Aaaaand…. another picture.


Deep breaths, everyone. Deep breaths. I know the levels of awesomeness contained within this animal are too much to bear.

Ladies and gentleman, I present to you: the biggest rhino on the Masai Mara.

And no, I’m not kidding. This is the biggest rhino you’ll see out there, with the biggest horn. It was cooling itself down in the river with a good ol’ fashioned mud wallow when a jeep flushed it out; it then proceeded to glare at all vehicles in turn for interrupting what I’m guessing was a gorgeous bath, its horn menacingly positioned on its face and dangerously long.

I mean, look at that thing! That baby is worth at least a million dollars. Which is why I was so glad when, five minutes of gawping later, a ranger’s jeep showed up and our naturalist pointed out the notch in his ear for tracking purposes: this rhino is being taken care of– even earning it a Masai nickname, Karambe!
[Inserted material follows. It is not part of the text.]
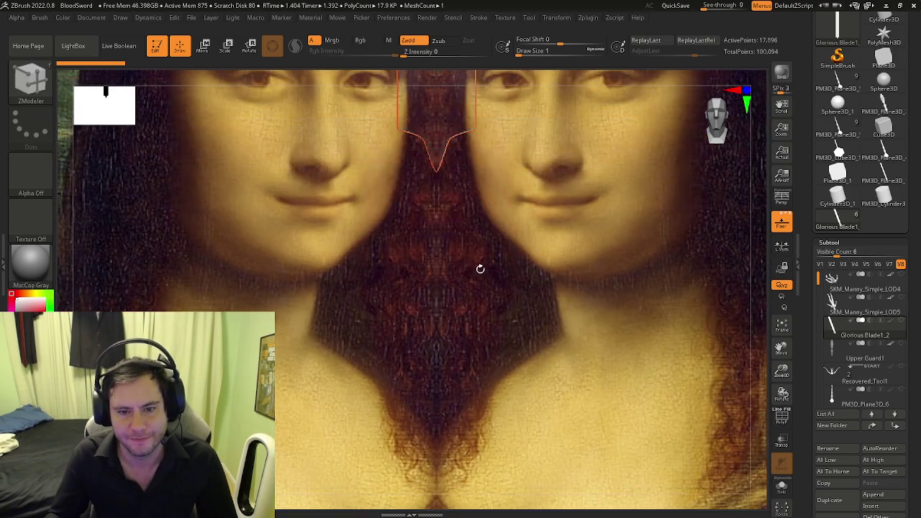
alt+right_drag(469, 195, 480, 235)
And it deserves it. Poaching rates are skyrocketing within the black rhinoceros population. The horn, while highly prized as a trophy ornament, also is popular in a variety of Asian medicines– on the black market, of course, and with growing demand, more and more horns are need. And the thing is? This supposed cure-for-anything is made of keratin, the same stuff our fingernails are composed. The Chinese, when they buy these cures, are literally eating fingernail.


Anyways, literally hundred of these magnificent animals are killed every year. I’m so glad I got a chance to see this one, because while I sincerely hope it dies a natural death, the odds are not in its favor.